▶ [Text passage]:
There are multiple descriptions for the technique for SIJ injection. Figures 9 and 10 demonstrate a 22-gauge needle in the caudad portion of the SIJ with contrast outlining the joint. After confirming intra-articular joint placement with contrast dye spread and the firm feel of the needle placement within the joint, the local anesthetic and steroid mixture is injected. Usually no more than 1.5–2 ml is injected due to a small joint space. For a more detailed explanation of the technique of SIJ injection, we recommend the Atlas of Image-Guided Regional Anesthesia and Pain Medicine by James P. Rathmell[45] and the International Spine Intervention Society: Practice Guidelines-Spinal Diagnostic and Treatment Procedures.[46]


Figure 11. The target points for denervation of the lateral branches of L4 and L5 and the S1-S3 roots are noted in this figure. Some experts recommend an additional lesion at the lateral border of S4.


(From Cohen SP, Hurley RW, Buckenmaier CC, 3rd, Kurihara C, Morlando B, Dragovich A: Randomized placebo-controlled study evaluating lateral branch radiofrequency denervation for sacroiliac joint pain. Anesthesiology 2008; 109: 279-88)


Figure 12. (A) The wider lesion size of a water-cooled radiofrequency (RF) is noted. (B) Shows monopolar lesion size along the length of the active tip of the traditional RF needle. The clinical importance of the larger lesion size with water-cooled RF is suspected but unproven.


(From Cohen SP, Hurley RW, Buckenmaier CC, 3rd, Kurihara C, Morlando B, Dragovich A: Randomized placebo-controlled study evaluating lateral branch radiofrequency denervation for sacroiliac joint pain. Anesthesiology 2008; 109: 279-88)

▶ [Excerpted data]:
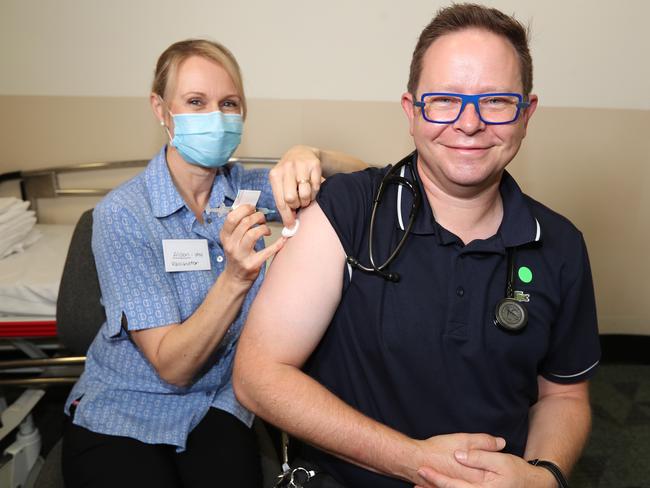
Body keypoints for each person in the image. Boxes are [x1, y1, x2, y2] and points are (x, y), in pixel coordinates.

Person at [233, 4, 600, 488]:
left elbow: (564, 397)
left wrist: (545, 477)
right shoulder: (347, 211)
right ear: (411, 111)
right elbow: (259, 375)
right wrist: (410, 460)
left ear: (526, 113)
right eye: (445, 99)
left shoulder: (559, 245)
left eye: (496, 101)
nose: (469, 123)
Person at [61, 39, 366, 488]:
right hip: (127, 410)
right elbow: (173, 366)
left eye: (229, 104)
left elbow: (368, 181)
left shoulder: (250, 189)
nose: (215, 118)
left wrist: (312, 155)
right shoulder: (123, 215)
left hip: (218, 406)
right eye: (195, 102)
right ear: (161, 109)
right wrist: (236, 277)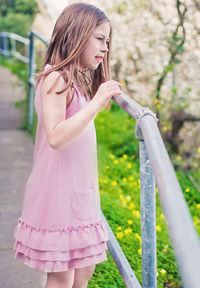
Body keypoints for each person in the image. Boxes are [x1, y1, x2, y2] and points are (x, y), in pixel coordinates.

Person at [13, 2, 122, 288]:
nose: (105, 48)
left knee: (84, 270)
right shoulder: (55, 78)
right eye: (99, 39)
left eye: (107, 41)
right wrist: (98, 102)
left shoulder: (76, 80)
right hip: (57, 194)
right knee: (63, 277)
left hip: (78, 193)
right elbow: (56, 136)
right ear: (75, 35)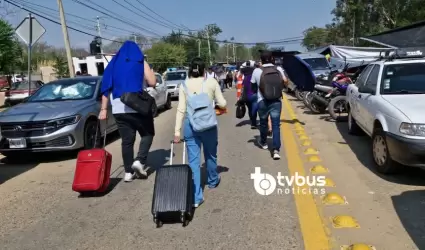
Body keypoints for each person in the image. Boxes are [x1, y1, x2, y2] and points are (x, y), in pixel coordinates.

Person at [99, 41, 156, 182]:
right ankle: (140, 160)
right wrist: (150, 73)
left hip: (119, 108)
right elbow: (153, 82)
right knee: (148, 133)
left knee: (127, 140)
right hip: (137, 105)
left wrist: (104, 109)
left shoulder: (113, 64)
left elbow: (106, 88)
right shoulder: (141, 62)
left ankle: (128, 173)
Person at [174, 57, 227, 208]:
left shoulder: (184, 85)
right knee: (211, 154)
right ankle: (212, 181)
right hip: (209, 125)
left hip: (191, 126)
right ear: (204, 70)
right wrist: (218, 106)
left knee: (194, 162)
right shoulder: (211, 82)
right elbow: (222, 103)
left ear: (190, 69)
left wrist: (177, 132)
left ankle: (197, 197)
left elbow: (181, 109)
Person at [251, 51, 288, 160]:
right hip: (276, 101)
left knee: (263, 123)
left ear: (261, 60)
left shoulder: (257, 71)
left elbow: (253, 88)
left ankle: (263, 142)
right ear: (272, 58)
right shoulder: (278, 69)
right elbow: (285, 81)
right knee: (276, 125)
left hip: (262, 101)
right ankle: (276, 150)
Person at [239, 62, 257, 129]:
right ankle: (254, 123)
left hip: (246, 96)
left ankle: (252, 121)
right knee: (254, 109)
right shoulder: (254, 77)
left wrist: (241, 95)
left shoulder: (245, 78)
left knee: (250, 109)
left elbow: (243, 87)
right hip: (253, 95)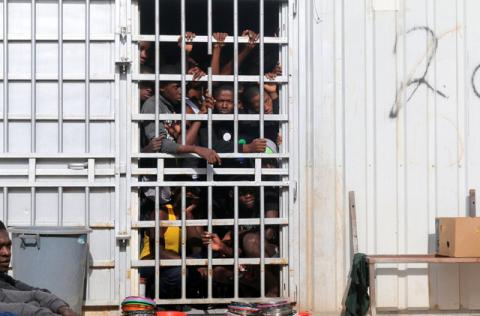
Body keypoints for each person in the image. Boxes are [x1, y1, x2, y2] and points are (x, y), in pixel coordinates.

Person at [0, 221, 77, 316]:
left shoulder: (3, 279)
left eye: (8, 246)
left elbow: (35, 294)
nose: (6, 253)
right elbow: (23, 309)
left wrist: (62, 307)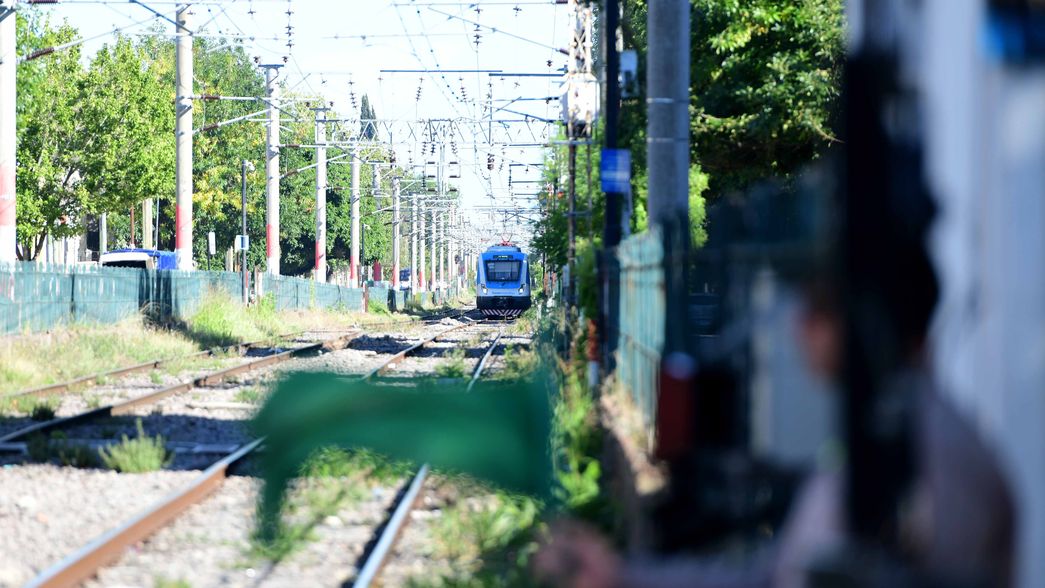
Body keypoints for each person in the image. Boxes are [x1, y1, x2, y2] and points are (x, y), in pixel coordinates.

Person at [536, 272, 1014, 588]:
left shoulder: (915, 458)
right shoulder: (893, 440)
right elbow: (769, 574)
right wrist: (624, 574)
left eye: (820, 310)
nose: (800, 325)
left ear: (865, 322)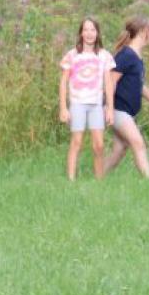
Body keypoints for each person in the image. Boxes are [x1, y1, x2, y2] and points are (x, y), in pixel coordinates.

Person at [97, 16, 149, 178]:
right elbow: (111, 82)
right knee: (138, 143)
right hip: (118, 109)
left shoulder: (136, 56)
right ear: (143, 32)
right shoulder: (126, 55)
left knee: (120, 149)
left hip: (124, 111)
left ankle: (97, 177)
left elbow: (139, 85)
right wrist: (109, 109)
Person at [57, 17, 113, 180]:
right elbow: (63, 82)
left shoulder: (104, 55)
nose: (89, 33)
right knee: (77, 142)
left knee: (99, 145)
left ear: (97, 33)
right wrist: (63, 108)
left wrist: (110, 108)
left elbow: (108, 83)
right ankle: (71, 180)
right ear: (81, 33)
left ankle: (99, 180)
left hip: (96, 105)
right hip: (77, 104)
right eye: (86, 30)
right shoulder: (72, 55)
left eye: (93, 30)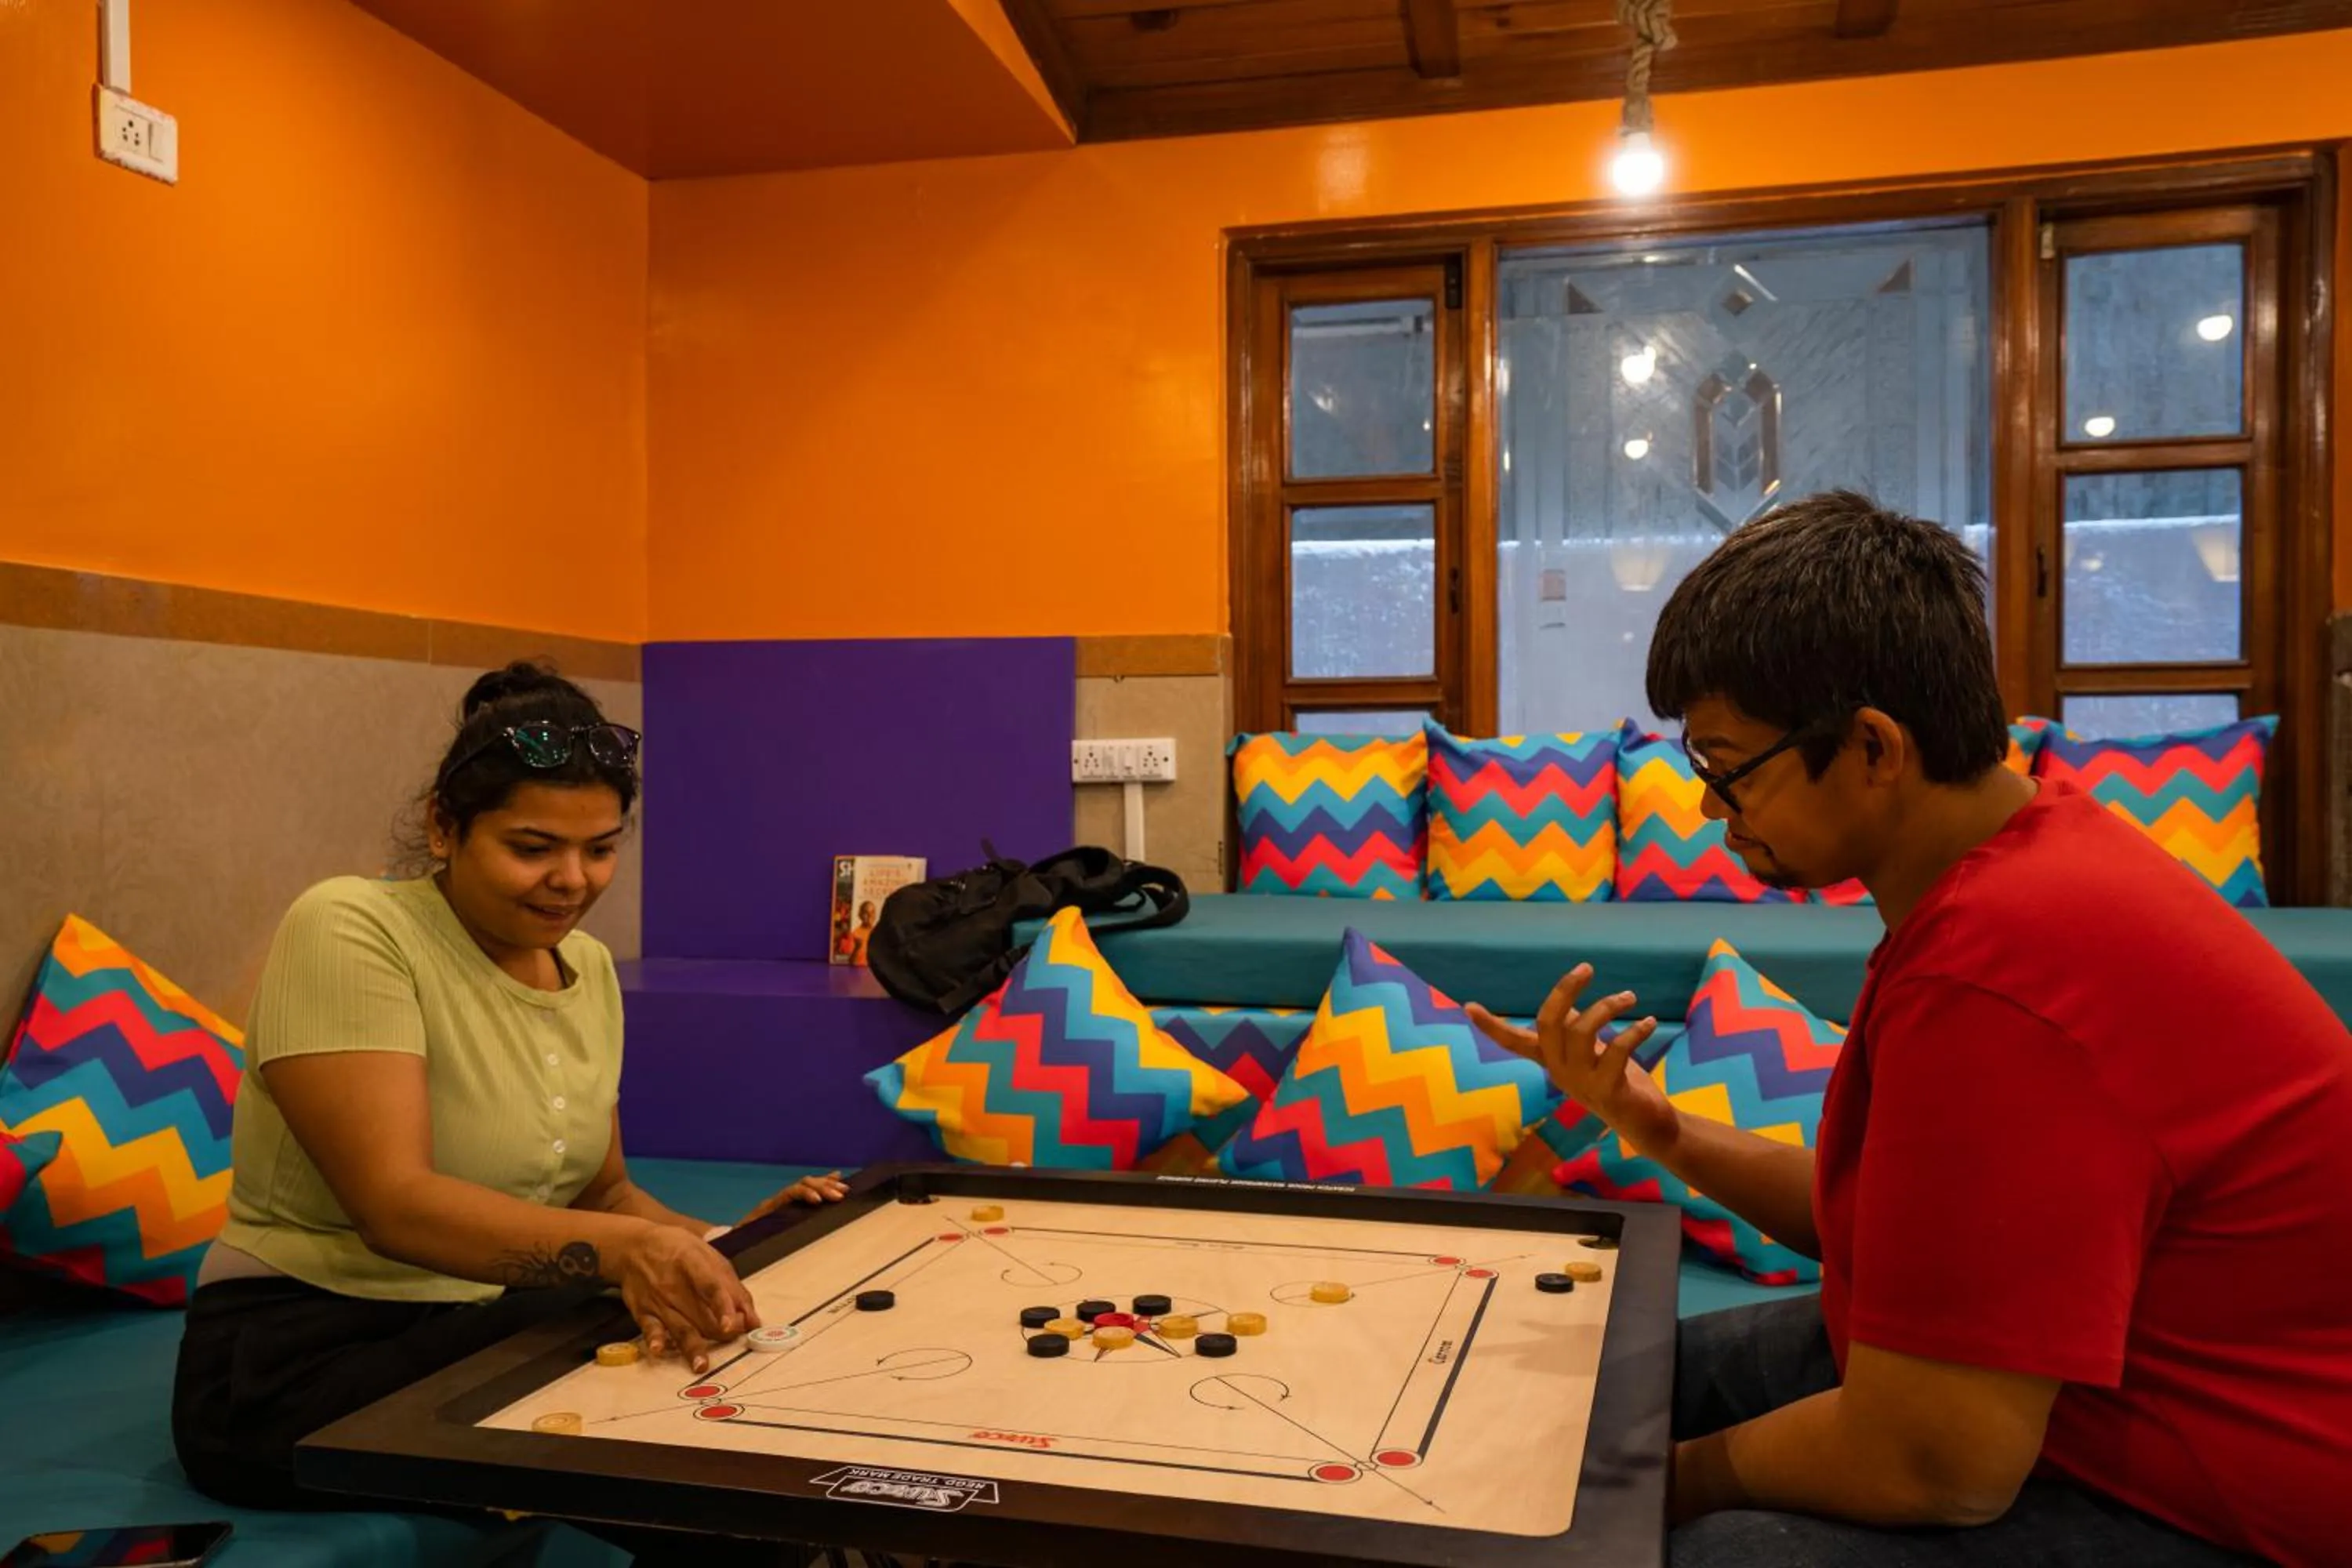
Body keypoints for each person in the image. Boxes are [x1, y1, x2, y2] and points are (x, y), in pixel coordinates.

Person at [1468, 492, 2352, 1568]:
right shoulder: (2015, 869)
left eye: (1726, 766)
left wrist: (1643, 1495)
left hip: (2229, 1497)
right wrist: (1660, 1129)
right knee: (1619, 1375)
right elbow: (1893, 1229)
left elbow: (1938, 1464)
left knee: (1717, 1546)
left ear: (1874, 747)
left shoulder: (2009, 969)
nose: (1710, 809)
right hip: (2076, 1398)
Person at [172, 662, 849, 1537]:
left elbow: (601, 1194)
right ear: (444, 827)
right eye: (533, 847)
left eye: (600, 848)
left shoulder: (589, 968)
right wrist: (634, 1253)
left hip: (481, 1320)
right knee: (698, 1439)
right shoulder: (352, 927)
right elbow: (395, 1208)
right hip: (301, 1358)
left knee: (736, 1369)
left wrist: (726, 1246)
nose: (572, 879)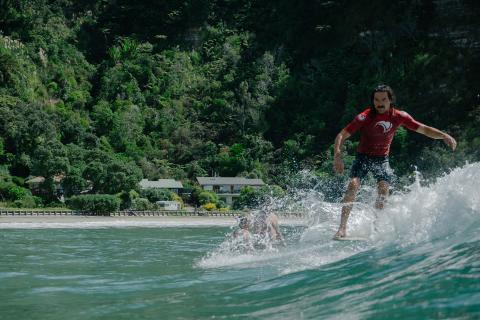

▶ [Aim of the task]: Could you copy out the whole passage on sacroiliac joint injection above, word for word, with every line and figure caption unchanged?

▶ [Response to this task]:
There are multiple descriptions for the technique for SIJ injection. Figures 9 and 10 demonstrate a 22-gauge needle in the caudad portion of the SIJ with contrast outlining the joint. After confirming intra-articular joint placement with contrast dye spread and the firm feel of the needle placement within the joint, the local anesthetic and steroid mixture is injected. Usually no more than 1.5–2 ml is injected due to a small joint space. For a more detailed explanation of the technique of SIJ injection, we recommend the Atlas of Image-Guided Regional Anesthesia and Pain Medicine by James P. Rathmell[45] and the International Spine Intervention Society: Practice Guidelines-Spinal Diagnostic and Treatment Procedures.[46]


Figure 11. The target points for denervation of the lateral branches of L4 and L5 and the S1-S3 roots are noted in this figure. Some experts recommend an additional lesion at the lateral border of S4.


(From Cohen SP, Hurley RW, Buckenmaier CC, 3rd, Kurihara C, Morlando B, Dragovich A: Randomized placebo-controlled study evaluating lateral branch radiofrequency denervation for sacroiliac joint pain. Anesthesiology 2008; 109: 279-88)


Figure 12. (A) The wider lesion size of a water-cooled radiofrequency (RF) is noted. (B) Shows monopolar lesion size along the length of the active tip of the traditional RF needle. The clinical importance of the larger lesion size with water-cooled RF is suspected but unproven.


(From Cohen SP, Hurley RW, Buckenmaier CC, 3rd, Kurihara C, Morlando B, Dragovich A: Randomized placebo-controlled study evaluating lateral branch radiofrequency denervation for sacroiliac joint pain. Anesthesiology 2008; 109: 279-88)